Evliya Çelebi Gaferyad'ta üç medrese, altı sübyan mektebi, iki han, kırk dükkan bulunduğunu da yazmıştır.
Karaman Kapısından dışarıda mezaristan'ın çok olduğunu yazdıktan sonra “ekin bakımından zengin bir şehirdir”, der. Bütün halkının rençper olduğunu belirtir. Halkın giyim kuşamı hakkında bilgi verir.
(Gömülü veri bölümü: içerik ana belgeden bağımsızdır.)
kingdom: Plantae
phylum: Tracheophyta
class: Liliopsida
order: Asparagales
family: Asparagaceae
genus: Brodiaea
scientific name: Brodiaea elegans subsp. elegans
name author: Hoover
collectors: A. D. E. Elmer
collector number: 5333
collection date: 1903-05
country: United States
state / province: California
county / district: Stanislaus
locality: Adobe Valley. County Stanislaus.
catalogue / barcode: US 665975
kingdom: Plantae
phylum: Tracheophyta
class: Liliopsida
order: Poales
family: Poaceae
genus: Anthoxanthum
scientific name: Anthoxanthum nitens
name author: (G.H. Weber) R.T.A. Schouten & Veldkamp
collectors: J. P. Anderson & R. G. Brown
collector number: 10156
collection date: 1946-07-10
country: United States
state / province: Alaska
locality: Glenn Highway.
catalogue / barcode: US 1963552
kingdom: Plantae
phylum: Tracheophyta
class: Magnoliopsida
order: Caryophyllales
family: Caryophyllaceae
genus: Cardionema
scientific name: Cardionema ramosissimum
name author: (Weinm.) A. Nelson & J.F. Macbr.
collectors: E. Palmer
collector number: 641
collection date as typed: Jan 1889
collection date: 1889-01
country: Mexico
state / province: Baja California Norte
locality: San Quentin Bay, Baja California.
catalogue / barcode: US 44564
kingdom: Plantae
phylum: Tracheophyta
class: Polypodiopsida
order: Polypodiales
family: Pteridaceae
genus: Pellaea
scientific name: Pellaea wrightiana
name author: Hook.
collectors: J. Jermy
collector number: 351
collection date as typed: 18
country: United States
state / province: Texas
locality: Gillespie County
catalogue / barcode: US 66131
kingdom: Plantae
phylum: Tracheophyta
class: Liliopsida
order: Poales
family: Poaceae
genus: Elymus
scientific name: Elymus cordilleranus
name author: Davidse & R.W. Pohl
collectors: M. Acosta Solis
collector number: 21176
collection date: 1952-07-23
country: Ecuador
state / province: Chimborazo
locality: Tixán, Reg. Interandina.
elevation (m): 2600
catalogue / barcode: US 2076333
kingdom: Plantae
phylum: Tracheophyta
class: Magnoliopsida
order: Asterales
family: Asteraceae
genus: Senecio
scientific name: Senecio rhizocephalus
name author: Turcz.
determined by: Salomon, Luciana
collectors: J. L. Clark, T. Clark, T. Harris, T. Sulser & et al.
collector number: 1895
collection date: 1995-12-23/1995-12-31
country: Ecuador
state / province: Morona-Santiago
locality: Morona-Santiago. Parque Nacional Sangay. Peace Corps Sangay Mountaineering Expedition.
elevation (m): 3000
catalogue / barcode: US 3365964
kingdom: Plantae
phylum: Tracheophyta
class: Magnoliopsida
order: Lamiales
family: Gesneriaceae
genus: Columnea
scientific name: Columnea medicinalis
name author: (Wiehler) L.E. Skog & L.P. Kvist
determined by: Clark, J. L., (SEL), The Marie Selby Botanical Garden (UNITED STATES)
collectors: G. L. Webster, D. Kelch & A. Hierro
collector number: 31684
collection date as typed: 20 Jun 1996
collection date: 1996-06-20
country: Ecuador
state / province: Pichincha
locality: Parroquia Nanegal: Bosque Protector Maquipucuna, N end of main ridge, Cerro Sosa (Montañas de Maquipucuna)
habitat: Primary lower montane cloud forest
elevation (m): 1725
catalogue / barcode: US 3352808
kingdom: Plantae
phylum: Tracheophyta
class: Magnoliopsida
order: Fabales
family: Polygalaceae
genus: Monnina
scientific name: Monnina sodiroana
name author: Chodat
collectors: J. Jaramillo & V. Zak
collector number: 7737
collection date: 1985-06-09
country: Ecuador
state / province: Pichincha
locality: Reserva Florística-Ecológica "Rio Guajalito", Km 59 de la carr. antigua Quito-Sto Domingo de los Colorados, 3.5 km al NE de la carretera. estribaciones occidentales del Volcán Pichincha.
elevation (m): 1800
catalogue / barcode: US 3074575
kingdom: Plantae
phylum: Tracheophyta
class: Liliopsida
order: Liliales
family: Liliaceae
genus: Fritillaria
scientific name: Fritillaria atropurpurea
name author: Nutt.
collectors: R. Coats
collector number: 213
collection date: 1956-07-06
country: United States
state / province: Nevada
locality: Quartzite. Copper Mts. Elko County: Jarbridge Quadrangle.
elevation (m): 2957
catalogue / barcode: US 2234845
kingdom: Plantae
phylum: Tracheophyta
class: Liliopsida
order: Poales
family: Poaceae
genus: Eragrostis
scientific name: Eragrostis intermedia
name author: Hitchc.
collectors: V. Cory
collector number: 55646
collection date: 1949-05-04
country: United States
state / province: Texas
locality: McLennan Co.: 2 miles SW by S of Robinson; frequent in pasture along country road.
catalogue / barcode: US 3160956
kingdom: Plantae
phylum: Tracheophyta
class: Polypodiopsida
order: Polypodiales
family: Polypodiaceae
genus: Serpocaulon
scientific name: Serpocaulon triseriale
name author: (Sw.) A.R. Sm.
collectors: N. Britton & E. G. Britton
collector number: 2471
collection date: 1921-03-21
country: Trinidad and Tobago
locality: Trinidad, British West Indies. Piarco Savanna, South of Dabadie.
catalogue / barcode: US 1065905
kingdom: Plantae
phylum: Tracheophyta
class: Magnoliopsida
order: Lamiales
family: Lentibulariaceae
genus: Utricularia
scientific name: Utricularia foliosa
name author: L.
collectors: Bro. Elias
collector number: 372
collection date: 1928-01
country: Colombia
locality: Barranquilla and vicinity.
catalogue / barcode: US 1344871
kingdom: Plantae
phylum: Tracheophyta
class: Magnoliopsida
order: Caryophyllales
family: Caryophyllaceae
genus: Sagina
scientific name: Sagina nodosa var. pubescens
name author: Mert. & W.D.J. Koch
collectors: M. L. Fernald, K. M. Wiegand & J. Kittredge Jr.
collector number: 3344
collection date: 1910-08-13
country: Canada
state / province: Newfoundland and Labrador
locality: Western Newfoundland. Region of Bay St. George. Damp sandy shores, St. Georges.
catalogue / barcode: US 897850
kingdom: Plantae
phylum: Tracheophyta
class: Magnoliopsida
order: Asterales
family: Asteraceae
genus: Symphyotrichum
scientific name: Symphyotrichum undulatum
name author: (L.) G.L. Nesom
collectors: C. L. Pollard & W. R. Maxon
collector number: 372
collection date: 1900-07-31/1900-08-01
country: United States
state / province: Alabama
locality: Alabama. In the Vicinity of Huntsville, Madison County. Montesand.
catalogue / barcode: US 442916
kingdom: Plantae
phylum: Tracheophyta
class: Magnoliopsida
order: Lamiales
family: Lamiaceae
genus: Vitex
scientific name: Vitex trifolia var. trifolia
Burası Kafiriyyat (Kafiristan) olmakla birlikte halkının Müslüman, dost sevdiklerini yazar. Kafirabad'ın ziyaret yerleri başlıklı bölümde "Bu şehir böyle bir isim taşır. Sultan-ül Ulema böyle söylemiştir amma burada ulu kimseler vardır. Evvela Ulu Camiinin sol tarafında metfun olan Karabaş Efendi olgun ve ergin bir zattır. Karaman Kapısından dışarıdaki kabristanda metfun Hacı Ömer Efendi, Yoğunlar Kapısı dışında metfun Mamadı Sultanzade, Ulu sultanlardır" şeklinde yazmıştır. Gaferyad'ın 18. yüzyılda siyasi bakımdan önemini koruduğunu görüyoruz. İdari taksimatta kaza merkezi olarak yerini almıştır. Bu yüzyılda bazı seyyahlar bu yol üzerinden gitmişler ve hatıralarında Gaferyad’tan söz etmişlerdir. I. Dünya Savaşı yıllarından sonra önemini giderek kaybetmiştir. Cumhuriyetten sonra nahiye haline getirilmiştir. Adı Kâzım Karabekir olarak 1955 yılında değiştirilmiştir. Günümüzde yeniden canlanma görülmektedir. 15.06.1989'da ilçe merkezi olmuştur.